Monthly sales in all regions fell. The Midwest had the weakest monthly growth region as purchases fell 7.9%. Purchases fell 10.7% on a yearly basis in the West. First time home buyers as a percentage of the housing market increased from 32% to 33%. We think the housing market will improve this year because of the strong labor market, which is throwing off high real wage growth, the weakness in home price growth, and the decline in mortgage rates.
Bidding Wars Less Prominent
Bidding wars for houses are much less prominent in 2019 than they were from 2016 to mid-2018 as the chart below shows. This reflects the transition from a sellers’ market to a buyers’ market.
From the start of 2016 to mid-2018, somewhere between the high 40s and the low 60s percentage of offers on houses for sale faced bidding wars. Now the percentage is only in the mid-teens. San Jose is the most expensive housing market. It is one of the hot Western cities like Seattle and Denver. As you can see, at times in the past few years over 90% of offers in San Jose faced bidding wars. San Jose price growth is still high, but it has fallen from 13.9% in Q2 2018 to 11.4% in Q4 2018. We wouldn’t be surprised if price growth fell in Q1 2019.
Big 2 Weeks Of Earnings
The week of April 22nd and April 29th are the biggest of Q1’s earnings season. On April 25th, 64 S&P 500 firms report results. On May 1st, 48 firms report results. So far, the results have been solid which is a good sign. The collapse in earnings estimates in the first 2 months of the year was overdone. The latest results which include the first 104 firms to report show that 79% have beaten EPS estimates on 6.17% growth and 55% have beaten sales estimates on 4.27% growth.

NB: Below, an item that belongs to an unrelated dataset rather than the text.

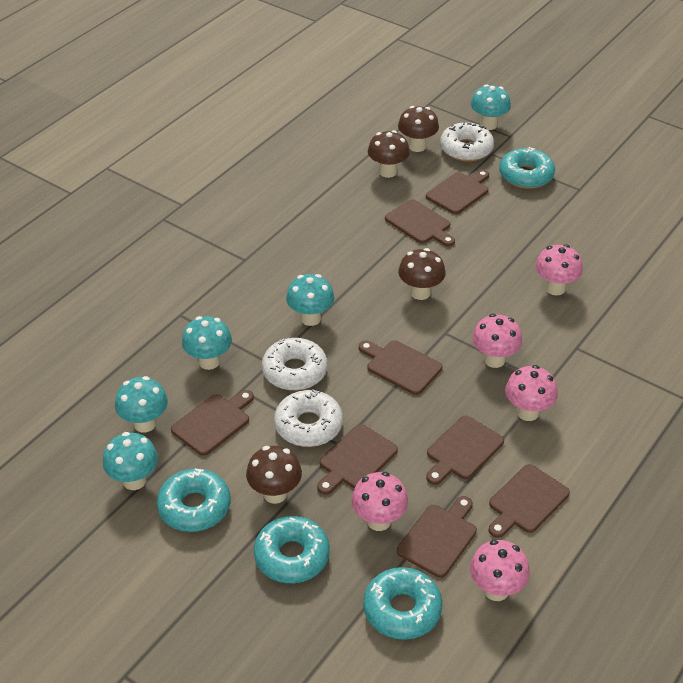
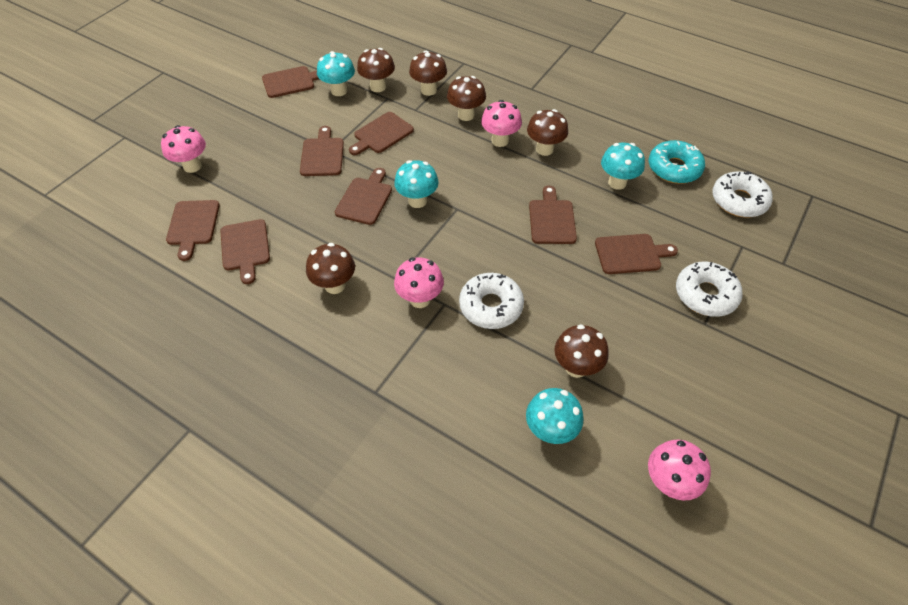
brown mushroom: [246,446,302,504] [368,130,410,178] [398,106,439,152] [398,248,446,300] = 4 -> [306,243,355,294] [357,48,395,92] [409,51,447,96] [447,76,486,121] [527,109,568,156] [554,325,609,378] = 6
pink mushroom: [351,472,408,531] [470,540,530,601] [472,314,522,368] [505,365,558,421] [535,244,583,296] = 5 -> [161,125,206,173] [394,257,444,308] [481,100,522,147] [648,440,711,500] = 4
turquoise donut: [157,468,231,532] [254,516,330,583] [363,567,442,640] [499,147,555,189] = 4 -> [649,140,705,184] = 1
turquoise mushroom: [103,432,158,490] [115,376,168,433] [182,316,232,370] [286,274,334,326] [471,84,511,130] = 5 -> [317,51,355,96] [394,160,439,208] [526,388,583,444] [601,143,645,190] = 4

As of April 22nd, when 79 firms had reported results, the average guidance change was -1.63%. That’s worse than the 3 year average of -0.61%, but way better than last quarter’s decline of 3.15%. 28% of firms had their estimates raised which is below the 3 year average of 34%. 48% had them lowered which is slightly lower than the 3 year average of 49%. The estimate for Q2 earnings growth fell from 5% on January 1st to 2.33% on March 1st. As of April 22nd, estimates are for 1.65% growth. This shows how the estimate decline has moderated substantially. That being said, because estimates are usually cut, the estimates will point to negative Q2 growth soon.
The table below breaks down the changes to Q2 estimates by sector.
The financials have reported the most results, while 0% of utilities have reported earnings. Amazingly, healthcare has the best Q2 EPS change at positive 0.68%, yet its year to date returns are the worst at -0.75%. The bear market in Q4 priced in the weakness in tech and communication services earnings which is why they have rallied this year despite negative revisions. The obvious question is if this rally undoes what the bear market priced in.
Since the Great Depression, the economy has been placid compared to the 1800s. The housing market has been weak, but starts could spike in the next few months; the overall trend could reverse because housing has gotten more affordable recently. The next 2 weeks are the most important for earnings season. The initial results look promising.